《ホーム》

思春期の心とからだ

No.35

 

研究所  所長代行 

金子由美子  

 20013/5/1
貧困の苦しみに気づいて
 

 以前にも「子どもの貧困」について書きましたが、経済不況が一層深刻になってきている今、より具体的な現実を、子どもや家庭のプライバシーに配慮し、勤務校の実態や過去の事例、近隣の小中学校からの報告などを重ね合わせてお知らせしたいと思います。なぜなら、最近、私が大学のゲストでこの問題について講義をしたのですが、「うちらのクラスにはそんな子いなかった」「ビンボーは外国の子の話みたいだ」といった大学生たちの他人事のような反応に、私自身が驚いているからです。

 2006年2月の文部科学省の報告によると、経済的理由で学校生活が困難な小中学生への援助(就学援助)を受けている子どもの数は、1995年度の77万人から04年には、134万人と急増しています。
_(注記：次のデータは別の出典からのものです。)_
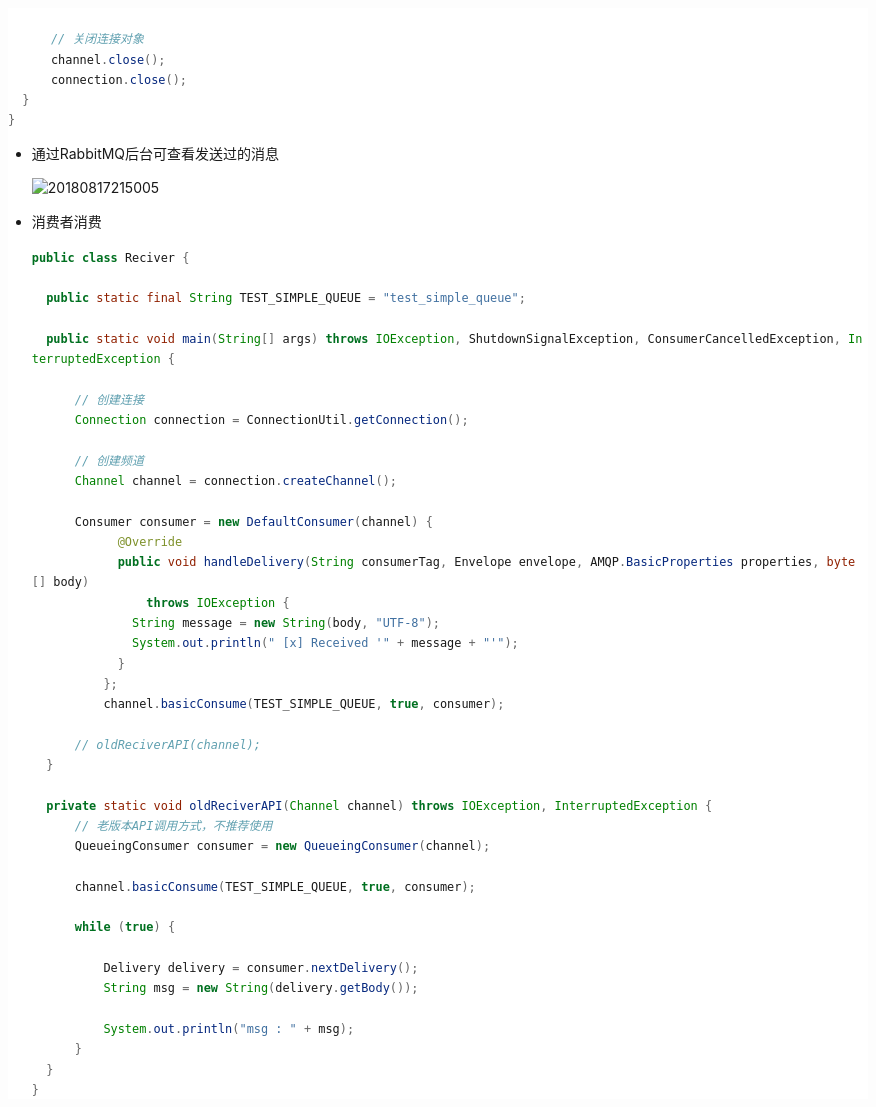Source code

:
   ```java
  		
  		// 关闭连接对象
  		channel.close();
  		connection.close();
  	}
  }
  ```

- 通过RabbitMQ后台可查看发送过的消息

  ![20180817215005](http://www.znsd.com/znsd/courses/uploads/b0444638020c5a93b598bf474e554023/20180817215005.png)

- 消费者消费

  ```java
  public class Reciver {
  	
  	public static final String TEST_SIMPLE_QUEUE = "test_simple_queue";
  
  	public static void main(String[] args) throws IOException, ShutdownSignalException, ConsumerCancelledException, InterruptedException {
  		
  		// 创建连接
  		Connection connection = ConnectionUtil.getConnection();
  		
  		// 创建频道
  		Channel channel = connection.createChannel();
  		
  		Consumer consumer = new DefaultConsumer(channel) {
  		      @Override
  		      public void handleDelivery(String consumerTag, Envelope envelope, AMQP.BasicProperties properties, byte[] body)
  		          throws IOException {
  		        String message = new String(body, "UTF-8");
  		        System.out.println(" [x] Received '" + message + "'");
  		      }
  		    };
  		    channel.basicConsume(TEST_SIMPLE_QUEUE, true, consumer);
  		
  		// oldReciverAPI(channel);
  	}
  
  	private static void oldReciverAPI(Channel channel) throws IOException, InterruptedException {
  		// 老版本API调用方式，不推荐使用
  		QueueingConsumer consumer = new QueueingConsumer(channel);
  		
  		channel.basicConsume(TEST_SIMPLE_QUEUE, true, consumer);
  		
  		while (true) {
  			
  			Delivery delivery = consumer.nextDelivery();
  			String msg = new String(delivery.getBody());
  			
  			System.out.println("msg : " + msg);
  		}
  	}
  }
  ```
 04年には中学生であった大学生たちのクラスメートの中にも、「ビンボー」に苦しんでいる子がいたはずです。

 本来は、子どもの給食費、修学旅行費、学用品費などへの援助金ですが、親が生活費にまわしてしまい、給食が止まることや、修学旅行にいかれないことを心配する子も増えてきました。

 親に連絡しようにも、電話が止まり通じなかったり、仕事をかけもち真夜中まで働き家にいないこともあります。
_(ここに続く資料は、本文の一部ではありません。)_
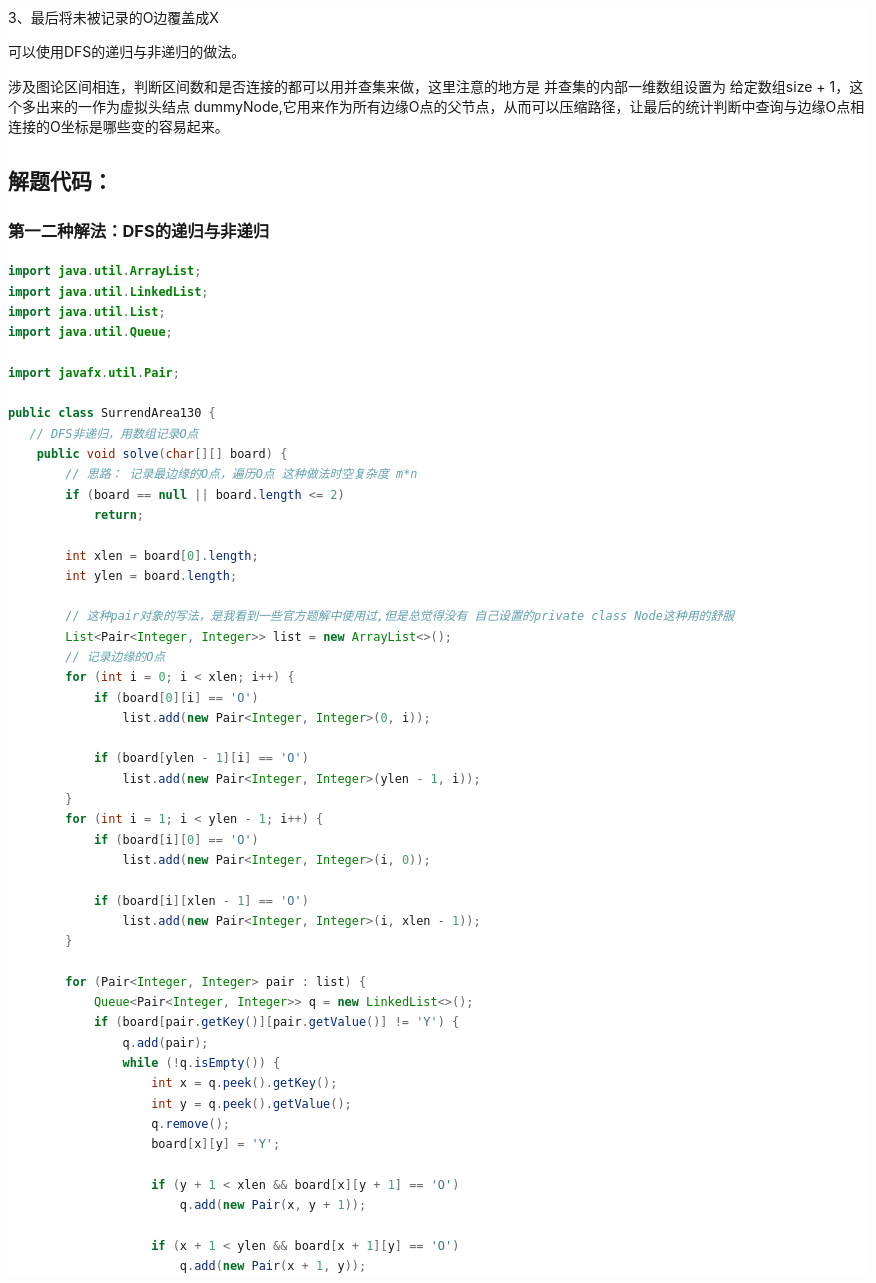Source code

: 3、最后将未被记录的O边覆盖成X

可以使用DFS的递归与非递归的做法。

​         涉及图论区间相连，判断区间数和是否连接的都可以用并查集来做，这里注意的地方是 并查集的内部一维数组设置为 给定数组size + 1，这个多出来的一作为虚拟头结点 dummyNode,它用来作为所有边缘O点的父节点，从而可以压缩路径，让最后的统计判断中查询与边缘O点相连接的O坐标是哪些变的容易起来。



## 解题代码：

### 第一二种解法：DFS的递归与非递归

```java
import java.util.ArrayList;
import java.util.LinkedList;
import java.util.List;
import java.util.Queue;

import javafx.util.Pair;

public class SurrendArea130 {
   // DFS非递归，用数组记录O点
	public void solve(char[][] board) {
		// 思路： 记录最边缘的O点，遍历O点 这种做法时空复杂度 m*n
		if (board == null || board.length <= 2)
			return;

		int xlen = board[0].length;
		int ylen = board.length;

		// 这种pair对象的写法，是我看到一些官方题解中使用过,但是总觉得没有 自己设置的private class Node这种用的舒服
		List<Pair<Integer, Integer>> list = new ArrayList<>();
		// 记录边缘的O点
		for (int i = 0; i < xlen; i++) {
			if (board[0][i] == 'O')
				list.add(new Pair<Integer, Integer>(0, i));

			if (board[ylen - 1][i] == 'O')
				list.add(new Pair<Integer, Integer>(ylen - 1, i));
		}
		for (int i = 1; i < ylen - 1; i++) {
			if (board[i][0] == 'O')
				list.add(new Pair<Integer, Integer>(i, 0));

			if (board[i][xlen - 1] == 'O')
				list.add(new Pair<Integer, Integer>(i, xlen - 1));
		}

		for (Pair<Integer, Integer> pair : list) {
			Queue<Pair<Integer, Integer>> q = new LinkedList<>();
			if (board[pair.getKey()][pair.getValue()] != 'Y') {
				q.add(pair);
				while (!q.isEmpty()) {
					int x = q.peek().getKey();
					int y = q.peek().getValue();
					q.remove();
					board[x][y] = 'Y';

					if (y + 1 < xlen && board[x][y + 1] == 'O')
						q.add(new Pair(x, y + 1));

					if (x + 1 < ylen && board[x + 1][y] == 'O')
						q.add(new Pair(x + 1, y));

```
 ネグレクト(親が子どもを育てること放棄していること)が疑われるほど不潔な身なりだったり、洗髪や歯磨きなどの清潔習慣が身についていない子もいます。

 入浴するように指導しても、ガスや水道は支払が滞れば、子どもがいる家庭でも止められてしまいます。

 そうした家庭の事情を思い、私の勤務する保健室には、洗濯石鹸、シャンプー、リンス、髭剃りなどを用意し、温水器や洗濯機も生徒が使えるようにしています。

 もっと貧困家庭の多い地区の養護教諭によれば、家でけがをしても学校まで我慢して来たり、インフルエンザ流行時のマスクまで、「保健室でもらってきなさい」と言われて来室する子もいると聞きます。

 リストラにあった父親が職探しの旅に出ている間、僅かな生活費を渡されて家事を任されている二年生の男の子は、給食の残りのパンを幼い兄弟と分け合うために、食べたふりをしてカバンに隠して持ち帰っていました。

 彼の体操シャツは一枚しかなく、下着、寝間着と兼用して擦り減り、レースのように肌が透けていました。

 体育祭が近づき、観客の人目を気にして自分で裏から当てた布が透けて見えクラスメートにからかわれた日、彼は涙目で保健室に駆け込んできました。

 私が自宅に持ち帰り、体操シャツの裏からランニングシャツを縫いつけて渡すと、見栄えの悪さを気にしながらも、笑顔で教室に駆け戻っていきました。そのシャツを彼は二か月近く愛用していました。というより新しいシャツを買うお金はなかったのです。

 一年生の女の子がねんざしてしまい、病院に連れて行くと、駆けつけてきた母親は「大丈夫です」の一点張りで受診を拒否し、腫れたあがった足のわが子を無理やり連れ帰りました。

 後に父親の失業で保険証が失効していたからだとわかりました。

 そうした環境の中で生きるしかない子が、「ウザい」「クサイ」「キショイ」といった言葉で、クラスでいじめられてしまうこともあります。

 

 ケータイ電話が普及したこともあり、同じ学校の友達よりも、趣味や環境が似ている仲間と「楽しく生活したい」と言い、身近な仲間との関わりを避けるような子もいます。

 しかし、私は「生活」とは文字通り、さまざまなタイプの人々が生き生きと活動的に暮らせる社会づくりに、自分も参加していくことだと思っています。

 身近なクラスメートに何が起きているのか、困っていることはないのだろうか、今のあなたにできることはなくても、まずは気づくこと、そして、ビンボーは、子どもの責任ではないということを思い図ってみてください。